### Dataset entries
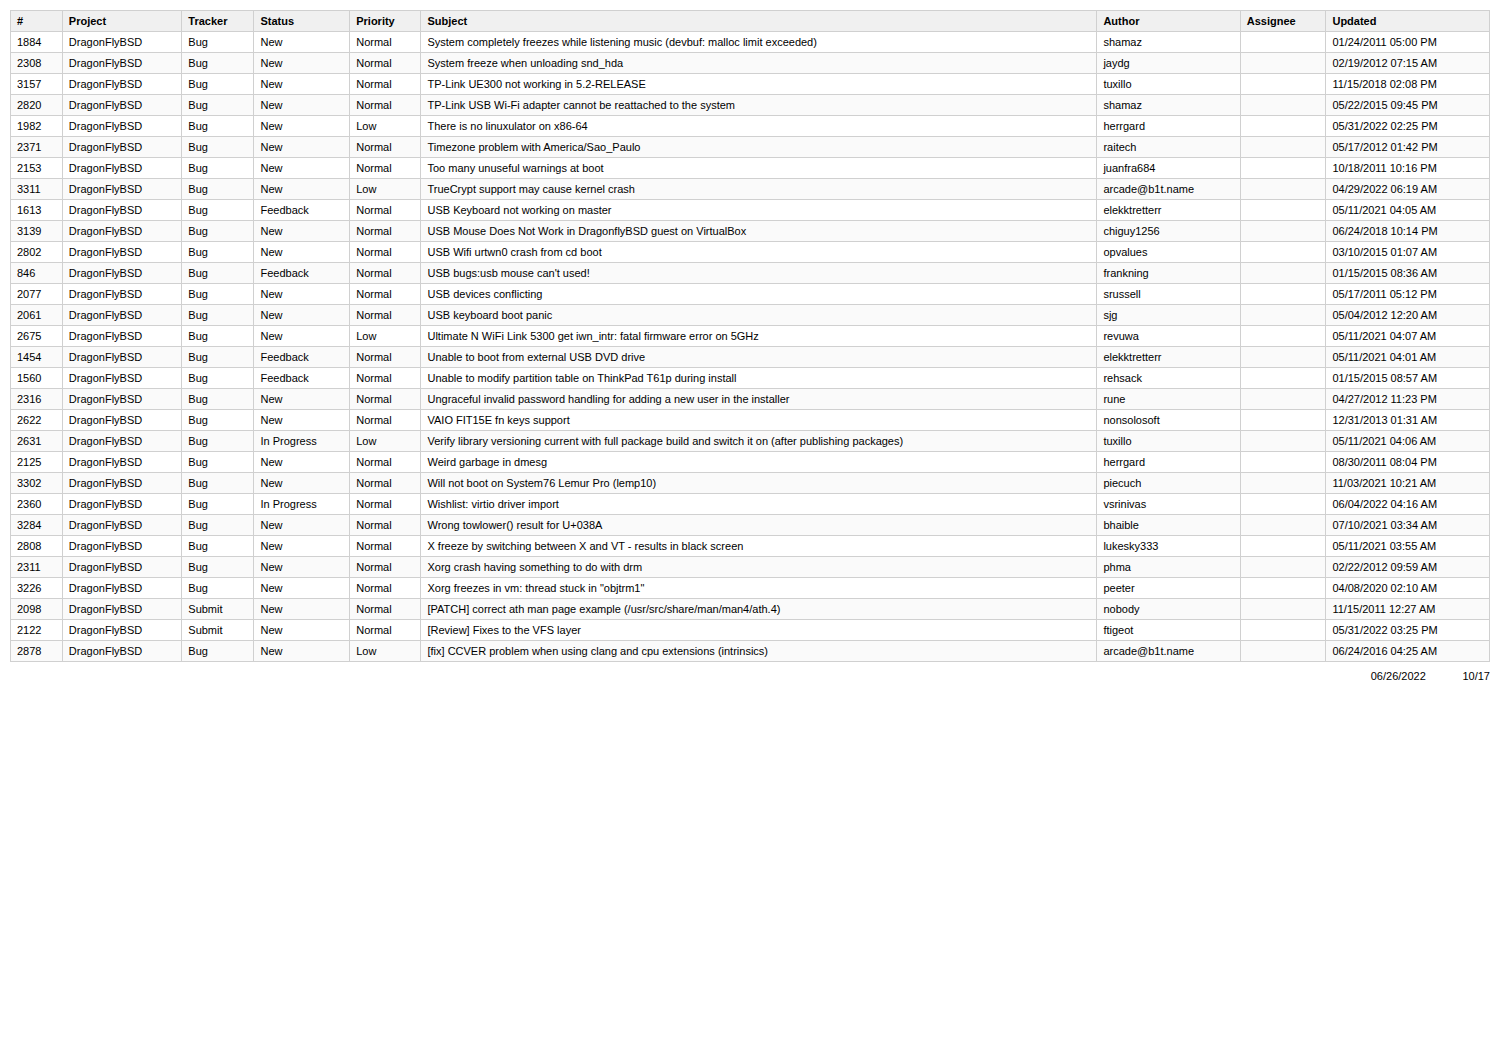| # | Project | Tracker | Status | Priority | Subject | Author | Assignee | Updated |
| --- | --- | --- | --- | --- | --- | --- | --- | --- |
| 1884 | DragonFlyBSD | Bug | New | Normal | System completely freezes while listening music (devbuf: malloc limit exceeded) | shamaz | | 01/24/2011 05:00 PM |
| 2308 | DragonFlyBSD | Bug | New | Normal | System freeze when unloading snd_hda | jaydg | | 02/19/2012 07:15 AM |
| 3157 | DragonFlyBSD | Bug | New | Normal | TP-Link UE300 not working in 5.2-RELEASE | tuxillo | | 11/15/2018 02:08 PM |
| 2820 | DragonFlyBSD | Bug | New | Normal | TP-Link USB Wi-Fi adapter cannot be reattached to the system | shamaz | | 05/22/2015 09:45 PM |
| 1982 | DragonFlyBSD | Bug | New | Low | There is no linuxulator on x86-64 | herrgard | | 05/31/2022 02:25 PM |
| 2371 | DragonFlyBSD | Bug | New | Normal | Timezone problem with America/Sao_Paulo | raitech | | 05/17/2012 01:42 PM |
| 2153 | DragonFlyBSD | Bug | New | Normal | Too many unuseful warnings at boot | juanfra684 | | 10/18/2011 10:16 PM |
| 3311 | DragonFlyBSD | Bug | New | Low | TrueCrypt support may cause kernel crash | arcade@b1t.name | | 04/29/2022 06:19 AM |
| 1613 | DragonFlyBSD | Bug | Feedback | Normal | USB Keyboard not working on master | elekktretterr | | 05/11/2021 04:05 AM |
| 3139 | DragonFlyBSD | Bug | New | Normal | USB Mouse Does Not Work in DragonflyBSD guest on VirtualBox | chiguy1256 | | 06/24/2018 10:14 PM |
| 2802 | DragonFlyBSD | Bug | New | Normal | USB Wifi urtwn0 crash from cd boot | opvalues | | 03/10/2015 01:07 AM |
| 846 | DragonFlyBSD | Bug | Feedback | Normal | USB bugs:usb mouse can't used! | frankning | | 01/15/2015 08:36 AM |
| 2077 | DragonFlyBSD | Bug | New | Normal | USB devices conflicting | srussell | | 05/17/2011 05:12 PM |
| 2061 | DragonFlyBSD | Bug | New | Normal | USB keyboard boot panic | sjg | | 05/04/2012 12:20 AM |
| 2675 | DragonFlyBSD | Bug | New | Low | Ultimate N WiFi Link 5300 get iwn_intr: fatal firmware error on 5GHz | revuwa | | 05/11/2021 04:07 AM |
| 1454 | DragonFlyBSD | Bug | Feedback | Normal | Unable to boot from external USB DVD drive | elekktretterr | | 05/11/2021 04:01 AM |
| 1560 | DragonFlyBSD | Bug | Feedback | Normal | Unable to modify partition table on ThinkPad T61p during install | rehsack | | 01/15/2015 08:57 AM |
| 2316 | DragonFlyBSD | Bug | New | Normal | Ungraceful invalid password handling for adding a new user in the installer | rune | | 04/27/2012 11:23 PM |
| 2622 | DragonFlyBSD | Bug | New | Normal | VAIO FIT15E fn keys support | nonsolosoft | | 12/31/2013 01:31 AM |
| 2631 | DragonFlyBSD | Bug | In Progress | Low | Verify library versioning current with full package build and switch it on (after publishing packages) | tuxillo | | 05/11/2021 04:06 AM |
| 2125 | DragonFlyBSD | Bug | New | Normal | Weird garbage in dmesg | herrgard | | 08/30/2011 08:04 PM |
| 3302 | DragonFlyBSD | Bug | New | Normal | Will not boot on System76 Lemur Pro (lemp10) | piecuch | | 11/03/2021 10:21 AM |
| 2360 | DragonFlyBSD | Bug | In Progress | Normal | Wishlist: virtio driver import | vsrinivas | | 06/04/2022 04:16 AM |
| 3284 | DragonFlyBSD | Bug | New | Normal | Wrong towlower() result for U+038A | bhaible | | 07/10/2021 03:34 AM |
| 2808 | DragonFlyBSD | Bug | New | Normal | X freeze by switching between X and VT - results in black screen | lukesky333 | | 05/11/2021 03:55 AM |
| 2311 | DragonFlyBSD | Bug | New | Normal | Xorg crash having something to do with drm | phma | | 02/22/2012 09:59 AM |
| 3226 | DragonFlyBSD | Bug | New | Normal | Xorg freezes in vm: thread stuck in "objtrm1" | peeter | | 04/08/2020 02:10 AM |
| 2098 | DragonFlyBSD | Submit | New | Normal | [PATCH] correct ath man page example (/usr/src/share/man/man4/ath.4) | nobody | | 11/15/2011 12:27 AM |
| 2122 | DragonFlyBSD | Submit | New | Normal | [Review] Fixes to the VFS layer | ftigeot | | 05/31/2022 03:25 PM |
| 2878 | DragonFlyBSD | Bug | New | Low | [fix] CCVER problem when using clang and cpu extensions (intrinsics) | arcade@b1t.name | | 06/24/2016 04:25 AM |
06/26/2022 10/17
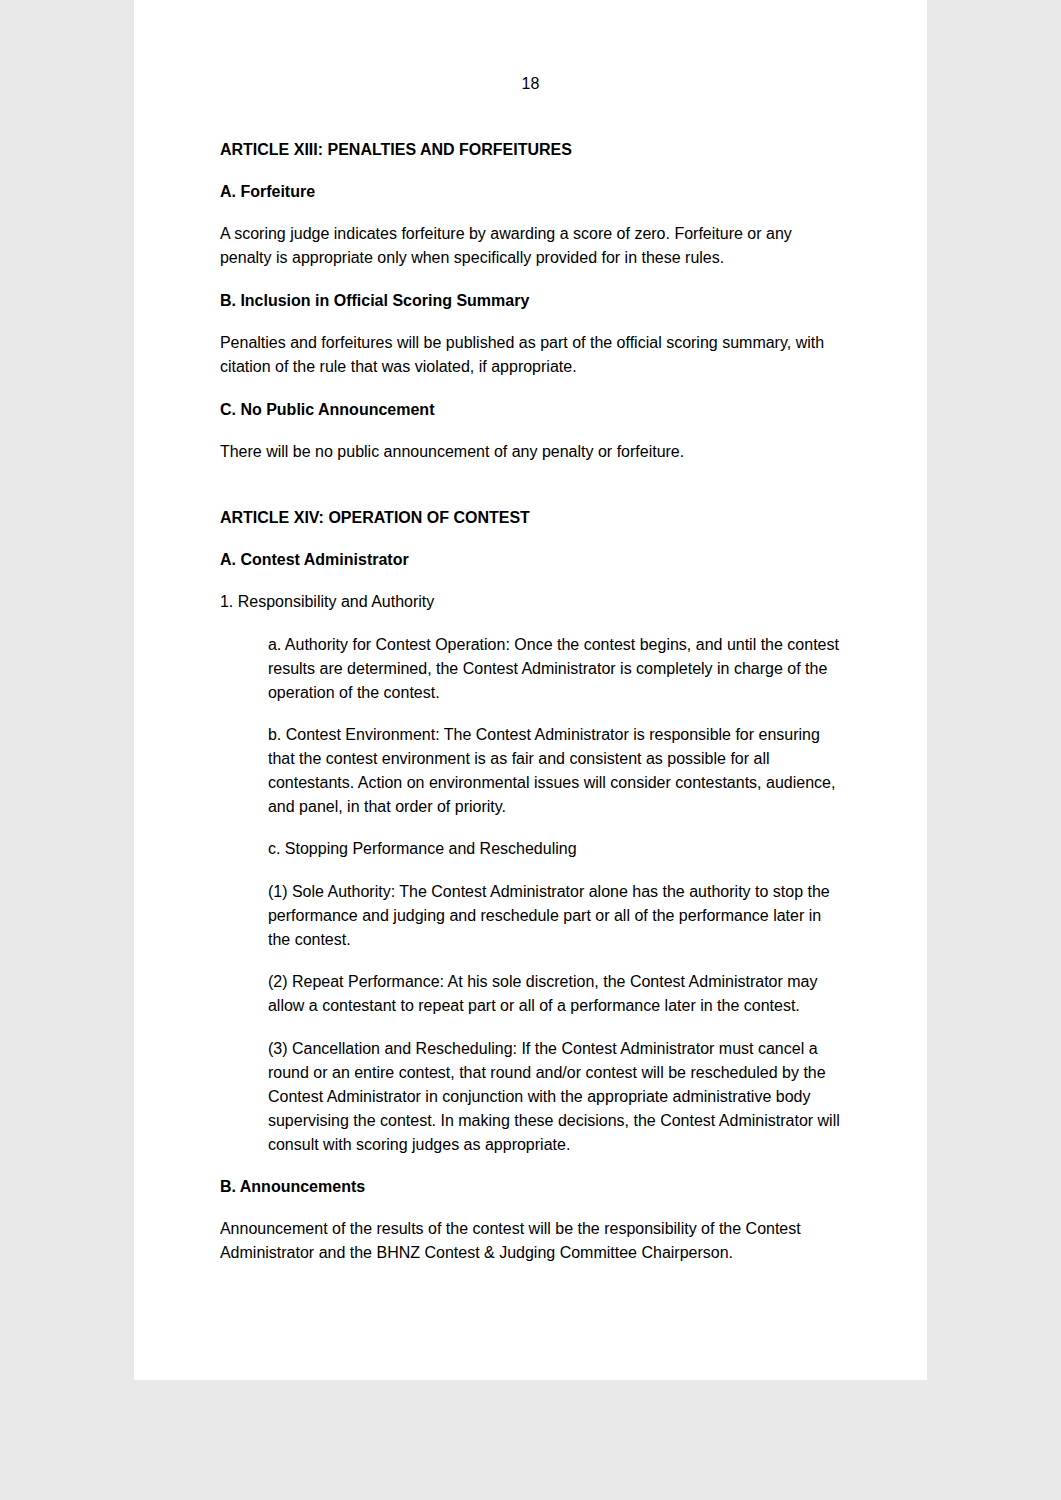18
ARTICLE XIII: PENALTIES AND FORFEITURES
A. Forfeiture
A scoring judge indicates forfeiture by awarding a score of zero. Forfeiture or any penalty is appropriate only when specifically provided for in these rules.
B. Inclusion in Official Scoring Summary
Penalties and forfeitures will be published as part of the official scoring summary, with citation of the rule that was violated, if appropriate.
C. No Public Announcement
There will be no public announcement of any penalty or forfeiture.
ARTICLE XIV: OPERATION OF CONTEST
A. Contest Administrator
1. Responsibility and Authority
a. Authority for Contest Operation: Once the contest begins, and until the contest results are determined, the Contest Administrator is completely in charge of the operation of the contest.
b. Contest Environment: The Contest Administrator is responsible for ensuring that the contest environment is as fair and consistent as possible for all contestants. Action on environmental issues will consider contestants, audience, and panel, in that order of priority.
c. Stopping Performance and Rescheduling
(1) Sole Authority: The Contest Administrator alone has the authority to stop the performance and judging and reschedule part or all of the performance later in the contest.
(2) Repeat Performance: At his sole discretion, the Contest Administrator may allow a contestant to repeat part or all of a performance later in the contest.
(3) Cancellation and Rescheduling: If the Contest Administrator must cancel a round or an entire contest, that round and/or contest will be rescheduled by the Contest Administrator in conjunction with the appropriate administrative body supervising the contest. In making these decisions, the Contest Administrator will consult with scoring judges as appropriate.
B. Announcements
Announcement of the results of the contest will be the responsibility of the Contest Administrator and the BHNZ Contest & Judging Committee Chairperson.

### Task
Return exactly the lines from the line holding "(3) Cancellation and" to the last line of the data, with both of those lines included and nothing added.

### Solution for this task
(3) Cancellation and Rescheduling: If the Contest Administrator must cancel a round or an entire contest, that round and/or contest will be rescheduled by the Contest Administrator in conjunction with the appropriate administrative body supervising the contest. In making these decisions, the Contest Administrator will consult with scoring judges as appropriate.
B. Announcements
Announcement of the results of the contest will be the responsibility of the Contest Administrator and the BHNZ Contest & Judging Committee Chairperson.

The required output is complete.